In this section, we define how `surbl` module performs its checks.

### TLD composition

By default, we want to check some top level domain, however, many domains contain
two components while others can have 3 or even more components to check against the
list. By default, rspamd takes top level domain as defined in the [public suffixes](https://publicsuffix.org).
Then one more component is prepended, for example:

    sub.example.com -> [.com] -> example.com
    sub.co.uk -> [.co.uk] -> sub.co.uk

However, sometimes even more levels of domain components are required. In this case,
the `exceptions` map can be used.

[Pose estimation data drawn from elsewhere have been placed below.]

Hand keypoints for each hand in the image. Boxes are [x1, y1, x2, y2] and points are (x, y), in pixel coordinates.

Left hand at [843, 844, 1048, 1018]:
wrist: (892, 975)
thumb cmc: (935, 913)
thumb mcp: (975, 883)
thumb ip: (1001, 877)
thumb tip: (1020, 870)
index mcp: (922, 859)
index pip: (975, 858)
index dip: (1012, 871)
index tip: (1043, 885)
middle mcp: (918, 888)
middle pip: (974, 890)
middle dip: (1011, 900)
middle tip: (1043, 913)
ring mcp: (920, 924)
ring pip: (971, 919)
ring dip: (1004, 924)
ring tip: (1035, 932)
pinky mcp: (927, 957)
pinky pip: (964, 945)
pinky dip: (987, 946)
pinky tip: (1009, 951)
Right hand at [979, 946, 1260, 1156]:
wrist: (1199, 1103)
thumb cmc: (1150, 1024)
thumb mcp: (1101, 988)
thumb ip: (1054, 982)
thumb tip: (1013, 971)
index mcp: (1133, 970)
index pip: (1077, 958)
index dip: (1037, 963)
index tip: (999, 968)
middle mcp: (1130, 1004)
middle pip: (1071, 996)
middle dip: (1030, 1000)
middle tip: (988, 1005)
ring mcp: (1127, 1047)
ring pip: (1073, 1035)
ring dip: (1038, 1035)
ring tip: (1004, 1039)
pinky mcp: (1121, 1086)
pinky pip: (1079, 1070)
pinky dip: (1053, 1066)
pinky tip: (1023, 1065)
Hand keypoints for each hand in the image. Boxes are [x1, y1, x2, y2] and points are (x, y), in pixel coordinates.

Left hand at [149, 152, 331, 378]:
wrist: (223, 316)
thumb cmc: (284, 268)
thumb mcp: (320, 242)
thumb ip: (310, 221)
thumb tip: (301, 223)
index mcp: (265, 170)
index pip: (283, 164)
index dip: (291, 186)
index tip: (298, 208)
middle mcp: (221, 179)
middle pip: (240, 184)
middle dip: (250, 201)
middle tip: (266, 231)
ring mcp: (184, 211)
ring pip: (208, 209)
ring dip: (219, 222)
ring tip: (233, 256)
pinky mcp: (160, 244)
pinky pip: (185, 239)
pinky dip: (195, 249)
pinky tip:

For example, if we want to check all subdomains of
`example.com` and `example.co.uk`, then we can define the following list:

    example.com
    example.co.uk

Here are new composition rules:

    sub.example.com -> [.example.com] -> sub.example.com
    sub1.sub2.example.co.uk -> [.example.co.uk] -> sub2.example.co.uk

### DNS composition

SURBL module composes the DNS request of two parts:

- TLD component as defined in the previous section;
- DNS list suffix

For example, to form a request to multi.surbl.org, the following applied:

    example.com -> example.com.multi.surbl.com

### Results parsing

Normally, DNS blacklists encode reply in A record from some private network
(namely, `127.0.0.0/8`). Encoding varies from one service to another. Some lists
use bits encoding, where a single DNS list or error message is encoded as a bit
in the least significant octet of the IP address. For example, if bit 1 encodes `LISTA`
and bit 2 encodes `LISTB`, then we need to perform bitwise `OR` for each specific bit
to decode reply:

     127.0.0.3 -> LISTA | LISTB -> both bit symbols are added
     127.0.0.2 -> LISTB only
     127.0.0.1 -> LISTA only

This encoding can save DNS requests to query multiple lists one at a time.

Some other lists use direct encoding of lists by some specific addresses. In this
case you should define results decoding principle in `ips` section not `bits` since
bitwise rules are not applicable to these lists. In `ips` section you explicitly
match the ip returned by a list and its meaning.